Judit Palacios Hernández

  • The photosphere is the best known layer of the Sun, as it delimits its surface and furthermore, it has been observed in detail since the beginning of the telescopic era. The convection zone redistributes the magnetic field over the photosphere and the upper layers. On the many scales of the solar surface magnetism, the smallest elements seen in the photosphere are the most unknown, due to the limit in resolution of a finite telescope. The structures that are smaller than typically 100 km are smeared out. In this Thesis, the small bright features of the magnetic network and internetwork over the resolution limit are analysed from the dynamical point of view, and linked with their physical properties as the magnetic field and intensity.

    The instruments used in this text for data acquisition are the Swedish Solar Telescope, the spatial telescope HINODE and the balloon-borne solar telescope Sunrise. From this suite of instruments, the disk centre of the Sun have been explored with the aim of studying these smallest blocks of the solar magnetism. Magnetic field densities have been estimated by inversions, weak-field approximation and center-of-gravity method.

    The observatory Sunrise and its magnetograph IMaX, completed its first flight on 2009, from June 8 to June 13. It acquired high-quality data on the Stokes parameters I,Q,U,V from where different physical parameters, namely the line-of-sight velocity, longitudinal and transverse magnetic field density and line minimum can be extracted. In this Thesis, the data mining of 2009 June 10 and 11 is carried out, and all the subsequent reduction, such as the flat-field correction, spectral line removal, dark current correction, and image restoration by the Phase Diversity method. The data products are available to the scientific community for public use.

    One of the results of this Thesis is a multi-wavelength description of a vortex-like flow. The small magnetic features are bright in CN, Ca II H and G-band (from HINODE and the Swedish Solar Telescope) that correspond to a magnetic region, studied in Mg i magnetograms. The vortex-like flow is traced by magnetic centroids and divergence, where the turning motion in a downdraft is noticeable. The downdrafts are also confirmed by spectropolarimetric data, which not only allow us to estimate the magnetic field vector, but also the line-of-sight velocity. These magnetic structures evolve along ~1 hour and convective collapses can occur in the magnetic areas, having some minutes of duration. The signatures of the magnetic intensification, such large downflows and abnormal Stokes V profiles, are found in the bright points.

    The study of photospheric flows is significant for many parts of this Thesis: methods like the Local Correlation Tracking allows us to analyse the development of flows, to estimate magnitudes as the divergence and vorticity on a field of view, or to inspect the interaction of flows and different magnetic structures. We examine with different time averages and correlation window sizes of the Local Correlation Tracking, the divergence and vorticity along a given field of view observed by IMaX/Sunrise on 2009, June 9. We also examined the effects of magnetogram thresholding on the calculation of divergence and vorticity. Again, the Local Correlation Tracking method allows us to study small vortex-like flows, and comparing them with another techniques: the passive advected tracers, the zero-velocity computation, and the study of the vorticity by decomposing the horizontal velocity field in two components.

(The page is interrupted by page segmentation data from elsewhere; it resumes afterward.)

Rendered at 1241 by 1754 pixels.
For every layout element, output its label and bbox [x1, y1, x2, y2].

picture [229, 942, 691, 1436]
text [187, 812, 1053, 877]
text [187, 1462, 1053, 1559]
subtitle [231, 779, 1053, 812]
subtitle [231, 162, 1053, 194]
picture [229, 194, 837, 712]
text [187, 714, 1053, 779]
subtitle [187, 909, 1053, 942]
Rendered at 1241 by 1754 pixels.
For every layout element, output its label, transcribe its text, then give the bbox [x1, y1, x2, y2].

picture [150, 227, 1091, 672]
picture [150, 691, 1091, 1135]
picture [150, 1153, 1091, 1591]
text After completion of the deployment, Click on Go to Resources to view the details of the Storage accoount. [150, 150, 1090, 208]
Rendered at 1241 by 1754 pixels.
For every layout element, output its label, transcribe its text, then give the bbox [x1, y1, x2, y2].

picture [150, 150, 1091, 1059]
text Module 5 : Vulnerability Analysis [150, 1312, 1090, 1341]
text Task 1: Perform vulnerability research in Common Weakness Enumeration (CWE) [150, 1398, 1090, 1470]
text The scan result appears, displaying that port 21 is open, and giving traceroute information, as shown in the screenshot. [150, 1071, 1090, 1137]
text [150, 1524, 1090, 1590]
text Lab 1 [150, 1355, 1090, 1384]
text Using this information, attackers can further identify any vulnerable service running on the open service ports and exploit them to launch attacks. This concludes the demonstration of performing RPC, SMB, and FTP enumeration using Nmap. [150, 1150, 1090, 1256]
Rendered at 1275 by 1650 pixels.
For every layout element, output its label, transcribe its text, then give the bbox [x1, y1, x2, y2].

    The magnetic features in the photosphere are not only bright points located in the intergranular lanes. We have investigated flux emergence processes in two large exploding granules with IMaX/Sunrise data. These granules reach mesogranular sizes (5-8 Mm). The typical expansion velocity of the granules is 0.6 km/s and 1 km/s for the magnetic patches that cover the mesogranular-sized granules. Divergence maps confirm the mesogranular scale. Some magnetic loops, featured as two opposite polarity patches linked by a transverse field magnetic patch are detected in the field of view. These magnetic field emergence cases are compared to magnetohydrodynamic simulation in continuum and longitudinal magnetic field, yielding to similar results.